As I passed by the long lines of people waiting outside for their turn to trickle into the stadium, I wondered if they remember…if standing and walking together like that brings back memories of the civil war that made this concert necessary. But of course they remember. What all of us are here to do is make peace with the past and pray silently that history does not repeat itself.

Some of the featured artists at the peace concert are impressive: Nawassa Wassa from Guinea and Savan Alla from Côte d’ Ivoire are truly stars. But Nigerian actress Patience, known fondly as Mama Gee, elicits the wildest applause from the audience. For me, the local artists shine brightest: I love Tokie Tomah, the traditional dancers and drummers, The Peace Crusaders, King O’Brien, and a character named Boutini. Boutini’s trademark costume is a jester’s hat and a pair of giant glasses that looks like it’s made out of cardboard. He is my generation’s “Bullshitter” (international readers: think Mr. Bean with a voice and an attitude).

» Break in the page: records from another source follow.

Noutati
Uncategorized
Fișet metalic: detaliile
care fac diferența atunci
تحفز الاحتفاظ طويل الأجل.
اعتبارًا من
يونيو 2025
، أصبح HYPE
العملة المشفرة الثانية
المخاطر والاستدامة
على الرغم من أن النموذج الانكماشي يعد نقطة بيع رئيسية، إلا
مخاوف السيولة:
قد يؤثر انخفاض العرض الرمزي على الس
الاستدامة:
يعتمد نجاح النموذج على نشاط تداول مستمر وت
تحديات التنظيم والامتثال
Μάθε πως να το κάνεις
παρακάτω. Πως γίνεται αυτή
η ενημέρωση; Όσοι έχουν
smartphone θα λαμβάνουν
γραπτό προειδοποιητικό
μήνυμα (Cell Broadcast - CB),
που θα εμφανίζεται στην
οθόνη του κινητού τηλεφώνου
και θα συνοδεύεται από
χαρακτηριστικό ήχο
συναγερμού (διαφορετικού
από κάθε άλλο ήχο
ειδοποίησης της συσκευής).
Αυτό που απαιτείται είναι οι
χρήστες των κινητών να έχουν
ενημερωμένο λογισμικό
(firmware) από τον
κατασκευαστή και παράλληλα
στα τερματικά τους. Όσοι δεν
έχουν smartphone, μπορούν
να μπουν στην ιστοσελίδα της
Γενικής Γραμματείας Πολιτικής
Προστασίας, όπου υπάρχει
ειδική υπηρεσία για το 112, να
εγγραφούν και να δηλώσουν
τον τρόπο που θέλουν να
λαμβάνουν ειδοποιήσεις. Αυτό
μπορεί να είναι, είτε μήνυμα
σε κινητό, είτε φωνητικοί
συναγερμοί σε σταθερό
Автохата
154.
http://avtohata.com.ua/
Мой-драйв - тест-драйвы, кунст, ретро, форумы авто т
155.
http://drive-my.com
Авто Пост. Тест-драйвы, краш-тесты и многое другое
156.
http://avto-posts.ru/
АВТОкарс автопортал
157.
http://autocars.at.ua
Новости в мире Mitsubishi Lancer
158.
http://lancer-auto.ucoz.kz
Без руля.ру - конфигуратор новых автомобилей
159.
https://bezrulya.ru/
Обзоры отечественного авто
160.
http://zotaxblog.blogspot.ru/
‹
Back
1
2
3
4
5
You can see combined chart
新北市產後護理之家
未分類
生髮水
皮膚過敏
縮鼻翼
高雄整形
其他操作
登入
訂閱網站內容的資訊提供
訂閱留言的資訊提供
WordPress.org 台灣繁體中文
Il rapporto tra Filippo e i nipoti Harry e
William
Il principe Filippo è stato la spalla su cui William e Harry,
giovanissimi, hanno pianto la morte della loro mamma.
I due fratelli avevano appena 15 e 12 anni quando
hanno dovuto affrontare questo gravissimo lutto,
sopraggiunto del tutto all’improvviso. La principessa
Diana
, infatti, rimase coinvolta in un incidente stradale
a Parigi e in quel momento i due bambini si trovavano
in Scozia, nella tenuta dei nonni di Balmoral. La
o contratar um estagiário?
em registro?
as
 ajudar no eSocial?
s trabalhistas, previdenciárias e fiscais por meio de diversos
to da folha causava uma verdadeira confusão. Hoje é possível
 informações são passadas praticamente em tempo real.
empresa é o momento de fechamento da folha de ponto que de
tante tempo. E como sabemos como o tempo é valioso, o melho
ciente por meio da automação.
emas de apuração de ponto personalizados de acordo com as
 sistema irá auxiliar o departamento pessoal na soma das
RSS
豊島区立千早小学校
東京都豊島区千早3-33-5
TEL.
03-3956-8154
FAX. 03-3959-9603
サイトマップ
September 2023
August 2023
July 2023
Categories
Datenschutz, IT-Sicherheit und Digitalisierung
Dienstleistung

As the concert is about to end--without any major unruly incidents as so often happens at SKD--I take my leave to try to avoid the crowds and increase my chances of getting a taxi back to town. No such luck: People are already streaming out and heading towards ELWA junction like an army of ants. I fall into step with them and trudge along. It’s impossible not to try imagining the death marches of Liberia’s recent past, when fleeing civilians had to pass through checkpoints where inevitably some would be randomly picked out of line to meet their end. I have a lot of time to think about it, because already all the public transportation is full to the max--inside and outside as people climb to the roofs of the vehicles or stand on the bumpers. I thank God though, because “peace” is here; I only have to walk to Sinkor--not to Sierra Leone.